On March 14, 2018, the black, feminist city councilperson, activist, and civic leader Marielle Franco was assassinated in Rio de Janeiro. On March 28, 1968, during the military dictatorship, the student Edson Luis de Lima Souto was murdered by the state, also in the city of Rio.
This coming Sunday, April 1, marks the 54th anniversary of the 1964 military coup in Brazil. This year, 2018, is also exactly 50 years after the Institutional Act Number Five (AI-5), the act that intensified and institutionalized dictatorship practices of censorship and state violence, was signed into law.
In sum: ghosts haunt this time of year.
However, 2018 became the first year for Brazil to officially recognize the United Nation’s International Day for the Right to Truth, commemorated on March 24.
In light of this international day for justice and this unpunished bloodshed, past and present, what has been going on in Brazil to commemorate, mourn, and protest?
At the beginning of March, before Marielle Franco’s assassination, the exhibition Vala Clandestina de Perus was displayed through the Ecos da Memória initiative at the Historical and Pedagogical Museum in São Paulo. The exhibition showed the story of a cemetery used to hide bodies during the civil-military dictatorship.

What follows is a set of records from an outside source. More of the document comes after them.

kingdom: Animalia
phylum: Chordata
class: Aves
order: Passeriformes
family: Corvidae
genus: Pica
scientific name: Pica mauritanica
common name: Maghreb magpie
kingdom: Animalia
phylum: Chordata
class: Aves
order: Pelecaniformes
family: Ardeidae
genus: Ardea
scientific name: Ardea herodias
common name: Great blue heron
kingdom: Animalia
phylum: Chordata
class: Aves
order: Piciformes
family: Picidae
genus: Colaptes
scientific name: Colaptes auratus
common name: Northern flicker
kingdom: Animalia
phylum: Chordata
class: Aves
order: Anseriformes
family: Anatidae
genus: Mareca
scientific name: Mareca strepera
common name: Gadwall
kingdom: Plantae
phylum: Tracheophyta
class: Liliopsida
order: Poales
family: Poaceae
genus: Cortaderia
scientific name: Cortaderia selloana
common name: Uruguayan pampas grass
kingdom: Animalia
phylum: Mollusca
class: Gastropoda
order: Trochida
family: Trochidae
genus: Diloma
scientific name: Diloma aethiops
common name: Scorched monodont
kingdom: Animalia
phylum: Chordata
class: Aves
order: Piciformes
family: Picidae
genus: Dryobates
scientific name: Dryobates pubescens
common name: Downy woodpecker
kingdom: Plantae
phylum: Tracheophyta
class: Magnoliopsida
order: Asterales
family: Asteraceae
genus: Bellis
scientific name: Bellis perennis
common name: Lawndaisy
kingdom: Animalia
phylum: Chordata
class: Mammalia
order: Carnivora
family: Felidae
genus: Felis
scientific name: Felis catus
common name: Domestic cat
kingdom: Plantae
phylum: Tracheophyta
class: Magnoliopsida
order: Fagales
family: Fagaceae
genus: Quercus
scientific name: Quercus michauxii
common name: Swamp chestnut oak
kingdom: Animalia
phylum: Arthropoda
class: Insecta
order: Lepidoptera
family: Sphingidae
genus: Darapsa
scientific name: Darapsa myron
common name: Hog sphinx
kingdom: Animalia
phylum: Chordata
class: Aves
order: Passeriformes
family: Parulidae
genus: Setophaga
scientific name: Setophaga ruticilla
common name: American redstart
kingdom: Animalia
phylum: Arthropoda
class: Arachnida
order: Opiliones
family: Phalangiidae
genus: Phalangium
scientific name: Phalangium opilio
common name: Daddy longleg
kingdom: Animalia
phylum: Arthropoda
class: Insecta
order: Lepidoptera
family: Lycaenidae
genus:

In the past weeks, Brazil’s work to remember the authoritarian period connected with current activism. In the media, articles like this essay in The Intercept have drawn parallels between the 1968 murder of student Edson Luis and police violence in 2018. Some protests in Rio de Janeiro draw that same parallel, and the online #DesarquivandoBR campaign demands the release of archives from the civil-military dictatorship, not only in the name of the right to truth about the dictatorship, but also in a movement against the current military intervention in Rio de Janeiro.
A university a course on entitled “The 2016 Coup and the Future of Democracy in Brazil,” organized by Professor Luis Felipe Miguel at the University of Brasília was cancelled earlier this year. However, universities around Brazil are starting to teach that exact course this semester. The State University of Londrina is one of the institutions that hosted a truncated version of the seminar, bringing together professors from six disciplines as well as local activists to open a space for discussion about ruptures in democratic systems on March 26, 27, and 28. The panel discussions are publicly available online here.
Looking ahead, there will be a colloquium about May 1968 in France and Brazil at the Federal University of Espírito Santo on May 23-25. For those in Brazil, this conference is certainly an opportunity to discuss these questions of continuities in state violence.